The Ancient Drug Salicylate Indirectly Targets Fructose-1,6-Bisphosphatase to Suppress Liver Glucose Production in Diet-Induced Obese Mice.

AIMS

The benefit of salicylate in the treatment of diabetes has been recognized for over a century; however, challenging side effects have prevented widespread use. A better understanding of the relevant enzyme targets mediating its anti-hyperglycaemic effect may lead to the development of novel therapies for diabetes. Here, we investigated the contribution of 5'-adenosine monophosphate (AMP)-dependent inhibition of fructose-1,6-bisphosphatase 1 (FBP1) to the anti-hyperglycaemic action of salicylate.

METHODS

We studied AMP-insensitive FBP1 G27P knockin (KI) mice through a variety of cellular approaches, including proteomics, Seahorse metabolic analysis, glucose production, and other assays, in addition to a detailed assessment of metabolic responses in vivo.

RESULTS

Compared with wild-type littermates, AMP-insensitive FBP1 KI mice were resistant to the effects of the drug on body weight, glucose tolerance, pyruvate disposal, liver lipid content and hepatic glucose production.

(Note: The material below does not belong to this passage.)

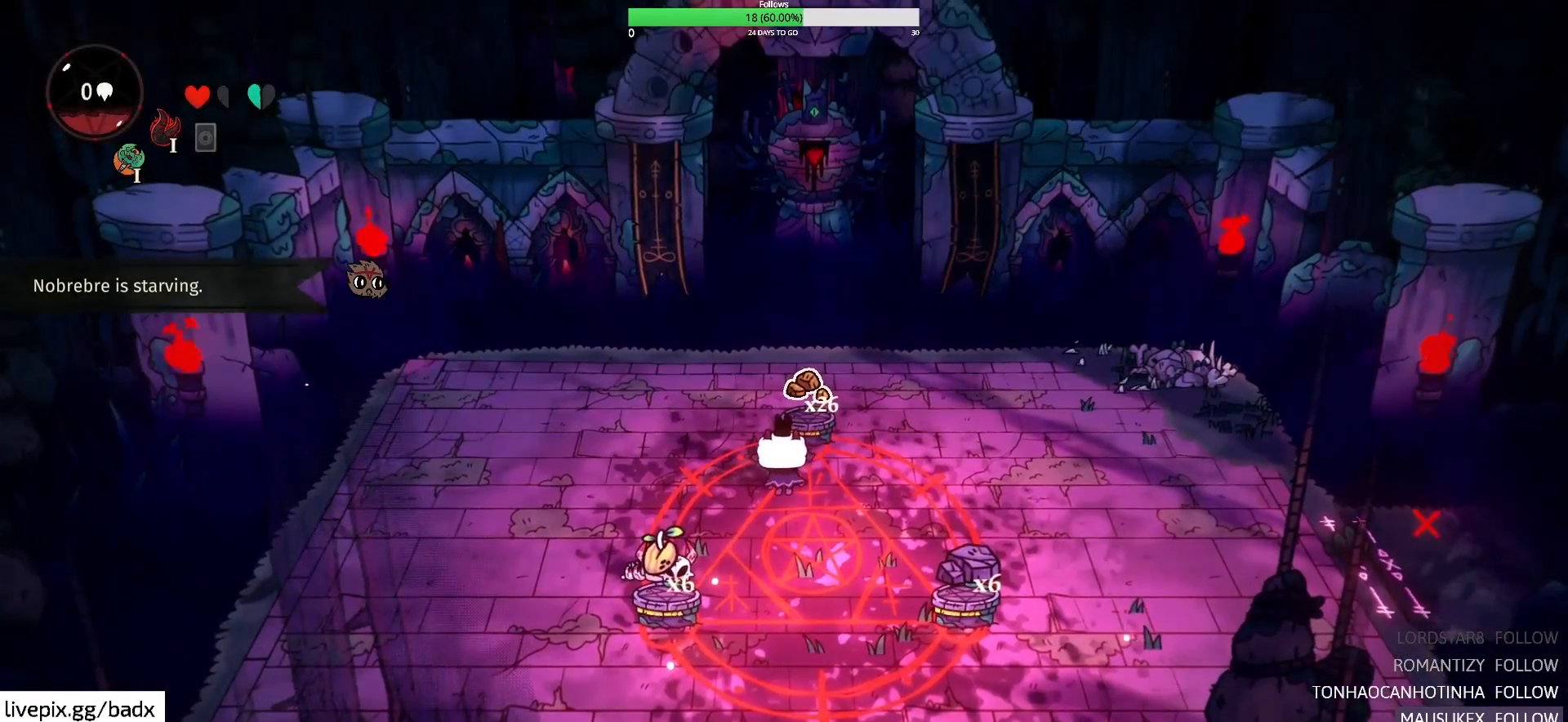
{"keys": [], "mouse": [], "events": []}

Compared with wild-type, KI hepatocytes exhibited baseline differences in glycolytic, TCA cycle and fatty acid oxidation enzyme levels, potentially linking gluconeogenic dysregulation and its reversal to non-carbohydrate fuel management.

CONCLUSION

Collectively, our data highlight a novel mechanism of action for the effects of salicylate on glycaemia and weight gain, which depends on AMP-mediated allosteric inhibition of FBP1.